*** Opening of Document extract ***
Setting the scroll position of a GtkTextView in GtkScrolledWindow after render

Hey!

I posted this question to the mailing list as well, but perhaps there are people here that know the answer.

I can’t figure out if it’s me or something’s amiss. I’m trying to set the scroll position after rendering a GtkTextView in a GtkScrolledWindow, but it’s reset to a different value, if it works at all. I’ve so far tried to set the vertical adjustment value both after GtkScrolledWindow is mapped or its child (GtkTextView) size-allocated. When using a GtkListBox instead of a GtkTextView and setting the adjustment’s value on “size-allocate”, it works. No such luck with a GtkTextView, however.

The peculiar thing with the GtkTextView is, while the adjustment reports its upper bound to be, for example, 588 and its value 0, immediately after setting it to 493, it reports its value as 11. I figure “size-allocate” is still the wrong event to use here given the adjustment is in flux. What would the right path be to consistently set the scroll position after the first render, and later, after resetting the GtkTextView’s buffer?

This is on Arch Linux with gtk3 v3.24.7+25+g17665f06e3-1.

Thanks in advance!

Honestly, I don’t think there is a way currently. I’ve had a number of issues with this in Builder and every workaround I’ve come up with has various failure cases.

I think the breakage was introduced with scroll animation support which is complicated by the high-priority idle functions scanning ahead to measure text layouts so that a real height value may be calculated.

One crazy workaround I did was to have a GSource that looked at the visual location for a textiter, and then confirmed that the textiter was the same that was found when looking up that visual position. But even that doesn’t always work.

Thanks, @chergert!

You’re right. Looking into https://gitlab.gnome.org/GNOME/gtk/blob/3.24.7/gtk/gtktextview.c#L4508, I can see that it does indeed lay 2000px out at once and does so with the priority GTK_TEXT_VIEW_PRIORITY_VALIDATE (https://gitlab.gnome.org/GNOME/gtk/blob/3.24.7/gtk/gtktextview.c#L4550).
*** Close of Document extract ***
## [Assignment 1]
Please answer these questions from the forum thread above, one answer per line:
(a) Which widget let the scroll position be set successfully on "size-allocate"?
(b) After the adjustment was set to 493, what value did it report?
(c) How many pixels does the linked gtktextview.c code lay out at once?
## [Assignment 2]
According to the forum thread, why was setting the scroll position of a GtkTextView broken? Answer in one to three sentences.
*** Opening of Available data ***
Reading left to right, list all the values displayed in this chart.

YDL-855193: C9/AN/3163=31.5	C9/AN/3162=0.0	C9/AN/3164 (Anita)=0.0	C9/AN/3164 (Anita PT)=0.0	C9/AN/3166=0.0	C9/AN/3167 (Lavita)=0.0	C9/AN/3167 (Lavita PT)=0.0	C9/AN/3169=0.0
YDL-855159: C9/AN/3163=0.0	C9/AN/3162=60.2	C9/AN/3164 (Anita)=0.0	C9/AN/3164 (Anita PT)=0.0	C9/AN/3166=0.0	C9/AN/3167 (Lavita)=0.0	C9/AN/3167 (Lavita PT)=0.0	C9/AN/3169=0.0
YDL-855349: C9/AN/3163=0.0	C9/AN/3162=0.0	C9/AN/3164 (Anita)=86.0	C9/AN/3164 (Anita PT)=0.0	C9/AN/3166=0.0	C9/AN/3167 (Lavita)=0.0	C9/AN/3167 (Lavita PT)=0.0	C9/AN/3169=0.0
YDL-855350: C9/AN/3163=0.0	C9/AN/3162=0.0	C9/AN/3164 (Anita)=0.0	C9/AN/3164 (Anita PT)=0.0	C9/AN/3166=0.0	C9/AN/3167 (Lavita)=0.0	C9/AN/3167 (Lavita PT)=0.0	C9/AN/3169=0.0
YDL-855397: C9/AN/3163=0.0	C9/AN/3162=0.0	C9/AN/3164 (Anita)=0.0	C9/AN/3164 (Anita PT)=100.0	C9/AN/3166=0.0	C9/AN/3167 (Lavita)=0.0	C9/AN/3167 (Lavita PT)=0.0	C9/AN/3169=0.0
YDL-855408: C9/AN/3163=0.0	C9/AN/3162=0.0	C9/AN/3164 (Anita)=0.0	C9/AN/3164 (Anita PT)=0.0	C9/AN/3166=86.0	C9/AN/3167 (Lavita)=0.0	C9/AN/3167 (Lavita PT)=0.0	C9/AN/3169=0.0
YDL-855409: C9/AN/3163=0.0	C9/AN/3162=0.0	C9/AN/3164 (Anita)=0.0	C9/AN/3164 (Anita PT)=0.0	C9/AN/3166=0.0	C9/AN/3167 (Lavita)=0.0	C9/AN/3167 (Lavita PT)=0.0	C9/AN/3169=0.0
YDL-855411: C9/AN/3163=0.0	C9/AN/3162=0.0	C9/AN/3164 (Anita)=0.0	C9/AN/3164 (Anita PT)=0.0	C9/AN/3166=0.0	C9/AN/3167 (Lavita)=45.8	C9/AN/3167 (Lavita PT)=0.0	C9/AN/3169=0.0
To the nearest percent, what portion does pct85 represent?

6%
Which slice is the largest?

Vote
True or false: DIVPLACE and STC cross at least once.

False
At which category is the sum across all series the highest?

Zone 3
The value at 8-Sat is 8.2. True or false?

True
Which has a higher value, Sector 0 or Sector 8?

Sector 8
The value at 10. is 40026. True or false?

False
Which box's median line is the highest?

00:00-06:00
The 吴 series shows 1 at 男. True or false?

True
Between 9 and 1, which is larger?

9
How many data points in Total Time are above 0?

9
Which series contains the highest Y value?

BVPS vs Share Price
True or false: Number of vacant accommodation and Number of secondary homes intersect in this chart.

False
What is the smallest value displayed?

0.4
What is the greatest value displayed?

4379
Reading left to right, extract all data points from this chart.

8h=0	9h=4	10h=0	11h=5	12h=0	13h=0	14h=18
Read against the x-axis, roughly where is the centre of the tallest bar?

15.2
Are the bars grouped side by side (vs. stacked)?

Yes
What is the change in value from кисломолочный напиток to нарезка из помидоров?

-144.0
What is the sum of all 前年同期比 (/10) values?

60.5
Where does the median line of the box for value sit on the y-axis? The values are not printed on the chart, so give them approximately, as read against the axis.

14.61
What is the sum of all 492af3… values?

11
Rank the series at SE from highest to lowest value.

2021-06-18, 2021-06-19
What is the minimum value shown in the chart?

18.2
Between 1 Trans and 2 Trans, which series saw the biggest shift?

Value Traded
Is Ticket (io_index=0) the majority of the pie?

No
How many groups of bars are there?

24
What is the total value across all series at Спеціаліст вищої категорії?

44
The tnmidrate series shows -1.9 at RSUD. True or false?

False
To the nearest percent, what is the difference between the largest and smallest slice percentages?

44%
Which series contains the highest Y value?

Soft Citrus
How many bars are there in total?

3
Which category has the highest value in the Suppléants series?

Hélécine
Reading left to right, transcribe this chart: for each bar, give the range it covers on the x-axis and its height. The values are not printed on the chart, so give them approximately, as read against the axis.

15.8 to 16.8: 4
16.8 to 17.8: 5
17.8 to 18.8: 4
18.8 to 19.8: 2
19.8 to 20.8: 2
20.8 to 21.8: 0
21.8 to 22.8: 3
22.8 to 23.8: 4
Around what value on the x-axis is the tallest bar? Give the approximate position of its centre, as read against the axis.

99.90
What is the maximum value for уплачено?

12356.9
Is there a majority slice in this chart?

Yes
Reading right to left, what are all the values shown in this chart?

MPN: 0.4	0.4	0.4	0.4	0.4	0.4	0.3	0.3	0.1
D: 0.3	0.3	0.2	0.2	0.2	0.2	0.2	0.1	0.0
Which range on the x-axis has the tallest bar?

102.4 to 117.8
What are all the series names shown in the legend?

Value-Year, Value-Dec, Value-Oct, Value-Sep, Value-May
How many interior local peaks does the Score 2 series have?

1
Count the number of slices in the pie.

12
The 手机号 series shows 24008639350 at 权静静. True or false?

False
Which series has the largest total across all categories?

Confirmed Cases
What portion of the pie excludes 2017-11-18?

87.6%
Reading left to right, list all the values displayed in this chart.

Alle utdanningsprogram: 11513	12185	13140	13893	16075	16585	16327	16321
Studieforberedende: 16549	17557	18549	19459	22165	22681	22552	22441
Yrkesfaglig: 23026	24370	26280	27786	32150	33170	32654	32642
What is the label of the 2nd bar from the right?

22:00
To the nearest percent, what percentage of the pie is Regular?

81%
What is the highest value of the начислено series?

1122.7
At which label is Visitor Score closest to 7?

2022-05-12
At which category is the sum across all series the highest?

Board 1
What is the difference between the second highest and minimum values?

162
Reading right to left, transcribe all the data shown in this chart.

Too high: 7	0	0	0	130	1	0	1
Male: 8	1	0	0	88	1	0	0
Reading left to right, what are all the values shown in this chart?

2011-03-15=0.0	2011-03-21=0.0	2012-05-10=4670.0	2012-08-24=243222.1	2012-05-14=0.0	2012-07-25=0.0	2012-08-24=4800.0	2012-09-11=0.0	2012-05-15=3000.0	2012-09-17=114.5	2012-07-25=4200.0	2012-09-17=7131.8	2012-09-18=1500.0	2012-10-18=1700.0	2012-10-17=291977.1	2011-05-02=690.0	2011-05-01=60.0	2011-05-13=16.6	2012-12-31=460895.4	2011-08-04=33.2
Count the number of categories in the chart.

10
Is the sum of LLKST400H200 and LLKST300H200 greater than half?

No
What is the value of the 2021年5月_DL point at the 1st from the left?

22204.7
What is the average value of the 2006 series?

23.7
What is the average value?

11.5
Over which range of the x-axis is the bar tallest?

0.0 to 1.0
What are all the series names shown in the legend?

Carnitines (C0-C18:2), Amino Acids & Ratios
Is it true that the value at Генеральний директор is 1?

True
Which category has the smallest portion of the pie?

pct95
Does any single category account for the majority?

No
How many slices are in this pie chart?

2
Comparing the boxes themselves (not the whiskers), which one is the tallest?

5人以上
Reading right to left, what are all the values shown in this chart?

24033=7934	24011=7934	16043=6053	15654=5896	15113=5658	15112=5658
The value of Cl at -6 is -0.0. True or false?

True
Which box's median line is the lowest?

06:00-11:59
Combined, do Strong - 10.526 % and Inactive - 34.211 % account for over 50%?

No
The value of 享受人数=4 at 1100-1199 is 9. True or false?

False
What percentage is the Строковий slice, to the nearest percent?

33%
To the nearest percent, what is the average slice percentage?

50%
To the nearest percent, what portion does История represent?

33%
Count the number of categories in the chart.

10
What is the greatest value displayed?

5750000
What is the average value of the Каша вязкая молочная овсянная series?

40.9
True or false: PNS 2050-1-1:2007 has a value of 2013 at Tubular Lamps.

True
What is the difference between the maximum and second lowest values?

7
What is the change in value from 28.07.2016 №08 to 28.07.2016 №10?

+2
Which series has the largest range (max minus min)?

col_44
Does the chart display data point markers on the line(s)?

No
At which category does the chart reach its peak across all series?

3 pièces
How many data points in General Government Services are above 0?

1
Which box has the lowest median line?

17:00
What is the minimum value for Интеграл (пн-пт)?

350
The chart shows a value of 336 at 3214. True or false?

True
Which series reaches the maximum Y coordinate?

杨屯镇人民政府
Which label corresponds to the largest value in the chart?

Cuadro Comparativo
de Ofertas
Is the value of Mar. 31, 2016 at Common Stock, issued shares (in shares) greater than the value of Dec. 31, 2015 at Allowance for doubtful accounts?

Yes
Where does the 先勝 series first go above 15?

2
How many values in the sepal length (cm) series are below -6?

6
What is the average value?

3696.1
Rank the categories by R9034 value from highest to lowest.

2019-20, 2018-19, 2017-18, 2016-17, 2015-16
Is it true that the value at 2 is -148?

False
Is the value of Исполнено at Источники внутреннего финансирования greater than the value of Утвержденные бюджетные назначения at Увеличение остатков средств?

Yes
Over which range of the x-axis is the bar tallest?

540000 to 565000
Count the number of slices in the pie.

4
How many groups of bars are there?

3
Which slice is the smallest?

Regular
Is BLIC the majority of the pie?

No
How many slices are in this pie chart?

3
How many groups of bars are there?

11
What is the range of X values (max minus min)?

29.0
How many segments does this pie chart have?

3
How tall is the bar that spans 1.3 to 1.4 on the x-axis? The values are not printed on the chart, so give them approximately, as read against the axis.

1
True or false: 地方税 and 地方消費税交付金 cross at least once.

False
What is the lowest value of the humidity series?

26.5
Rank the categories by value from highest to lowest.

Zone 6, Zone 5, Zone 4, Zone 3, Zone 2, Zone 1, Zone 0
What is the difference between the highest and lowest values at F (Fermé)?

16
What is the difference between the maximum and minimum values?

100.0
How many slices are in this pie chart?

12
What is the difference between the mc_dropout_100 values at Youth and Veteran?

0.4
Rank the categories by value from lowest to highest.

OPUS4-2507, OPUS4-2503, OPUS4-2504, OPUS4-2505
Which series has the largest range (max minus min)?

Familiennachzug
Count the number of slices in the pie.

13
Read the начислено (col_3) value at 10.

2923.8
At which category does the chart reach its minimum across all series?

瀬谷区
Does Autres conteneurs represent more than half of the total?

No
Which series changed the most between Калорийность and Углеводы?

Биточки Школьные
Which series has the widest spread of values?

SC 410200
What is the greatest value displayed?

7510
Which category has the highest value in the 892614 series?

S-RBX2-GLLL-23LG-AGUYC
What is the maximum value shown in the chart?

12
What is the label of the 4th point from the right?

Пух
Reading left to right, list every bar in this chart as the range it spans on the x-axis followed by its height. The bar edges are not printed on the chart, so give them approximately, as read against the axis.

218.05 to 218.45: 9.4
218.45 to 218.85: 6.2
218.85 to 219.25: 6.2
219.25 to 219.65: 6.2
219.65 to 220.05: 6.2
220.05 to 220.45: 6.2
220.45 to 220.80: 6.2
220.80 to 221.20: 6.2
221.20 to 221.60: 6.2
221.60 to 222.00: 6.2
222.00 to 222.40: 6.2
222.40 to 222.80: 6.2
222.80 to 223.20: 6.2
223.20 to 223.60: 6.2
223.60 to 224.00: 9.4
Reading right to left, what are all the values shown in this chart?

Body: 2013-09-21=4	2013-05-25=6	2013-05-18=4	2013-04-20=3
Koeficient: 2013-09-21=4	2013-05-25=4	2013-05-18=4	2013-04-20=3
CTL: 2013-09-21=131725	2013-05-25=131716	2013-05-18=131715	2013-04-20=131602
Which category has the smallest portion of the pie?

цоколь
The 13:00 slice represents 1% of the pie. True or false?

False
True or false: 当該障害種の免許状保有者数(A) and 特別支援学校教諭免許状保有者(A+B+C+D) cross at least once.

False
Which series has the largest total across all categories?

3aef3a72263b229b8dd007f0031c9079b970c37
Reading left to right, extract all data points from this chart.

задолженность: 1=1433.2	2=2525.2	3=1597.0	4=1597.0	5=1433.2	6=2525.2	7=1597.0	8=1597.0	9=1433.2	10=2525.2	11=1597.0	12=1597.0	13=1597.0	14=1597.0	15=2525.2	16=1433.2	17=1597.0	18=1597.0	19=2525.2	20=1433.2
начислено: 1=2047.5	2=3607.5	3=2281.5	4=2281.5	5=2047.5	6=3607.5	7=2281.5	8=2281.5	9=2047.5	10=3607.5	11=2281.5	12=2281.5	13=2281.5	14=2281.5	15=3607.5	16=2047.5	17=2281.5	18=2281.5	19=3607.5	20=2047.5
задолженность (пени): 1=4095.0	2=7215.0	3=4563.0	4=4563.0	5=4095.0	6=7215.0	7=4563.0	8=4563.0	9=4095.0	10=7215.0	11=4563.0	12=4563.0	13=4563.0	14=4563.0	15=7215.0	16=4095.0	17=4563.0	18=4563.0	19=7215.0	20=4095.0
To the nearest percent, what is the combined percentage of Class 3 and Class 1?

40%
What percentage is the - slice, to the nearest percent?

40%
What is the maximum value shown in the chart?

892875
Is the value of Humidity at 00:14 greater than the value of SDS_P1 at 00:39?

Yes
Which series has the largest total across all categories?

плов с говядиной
*** Close of Available data ***
## [Response area 1]
(a) GtkListBox
(b) 11
(c) 2000px

## [Response area 2]
The breakage was likely introduced with scroll animation support. It is complicated by high-priority idle functions that scan ahead to measure text layouts so that a real height value can be calculated.